YOUR ASSIGNMENT: Report only the number of lines that contain the string "elbow" in the records below.

DATA FOR THIS TASK:
# # #

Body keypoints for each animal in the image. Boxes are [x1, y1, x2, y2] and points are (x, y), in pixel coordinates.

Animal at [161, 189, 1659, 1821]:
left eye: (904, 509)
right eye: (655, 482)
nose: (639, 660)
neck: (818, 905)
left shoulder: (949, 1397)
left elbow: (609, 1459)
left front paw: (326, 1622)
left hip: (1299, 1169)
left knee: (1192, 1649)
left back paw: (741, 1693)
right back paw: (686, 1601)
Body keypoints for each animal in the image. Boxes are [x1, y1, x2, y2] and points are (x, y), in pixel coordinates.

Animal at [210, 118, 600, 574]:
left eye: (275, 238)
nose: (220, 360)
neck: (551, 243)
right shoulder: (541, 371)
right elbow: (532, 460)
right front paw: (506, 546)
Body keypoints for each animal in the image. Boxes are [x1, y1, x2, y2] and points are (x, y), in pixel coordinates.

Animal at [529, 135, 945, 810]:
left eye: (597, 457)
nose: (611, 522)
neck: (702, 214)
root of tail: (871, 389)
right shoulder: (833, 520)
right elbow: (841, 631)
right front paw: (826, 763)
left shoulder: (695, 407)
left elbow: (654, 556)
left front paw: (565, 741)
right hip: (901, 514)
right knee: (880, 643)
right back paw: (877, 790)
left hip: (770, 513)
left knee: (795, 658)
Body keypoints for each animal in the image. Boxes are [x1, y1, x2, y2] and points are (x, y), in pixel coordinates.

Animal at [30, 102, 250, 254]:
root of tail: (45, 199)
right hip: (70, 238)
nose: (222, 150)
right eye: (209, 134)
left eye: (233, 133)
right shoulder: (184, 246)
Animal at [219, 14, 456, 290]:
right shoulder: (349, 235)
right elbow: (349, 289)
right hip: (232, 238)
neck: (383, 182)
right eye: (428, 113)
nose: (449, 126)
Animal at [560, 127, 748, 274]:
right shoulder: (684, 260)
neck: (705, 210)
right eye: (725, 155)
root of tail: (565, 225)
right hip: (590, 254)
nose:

# # #

OUTPUT: 5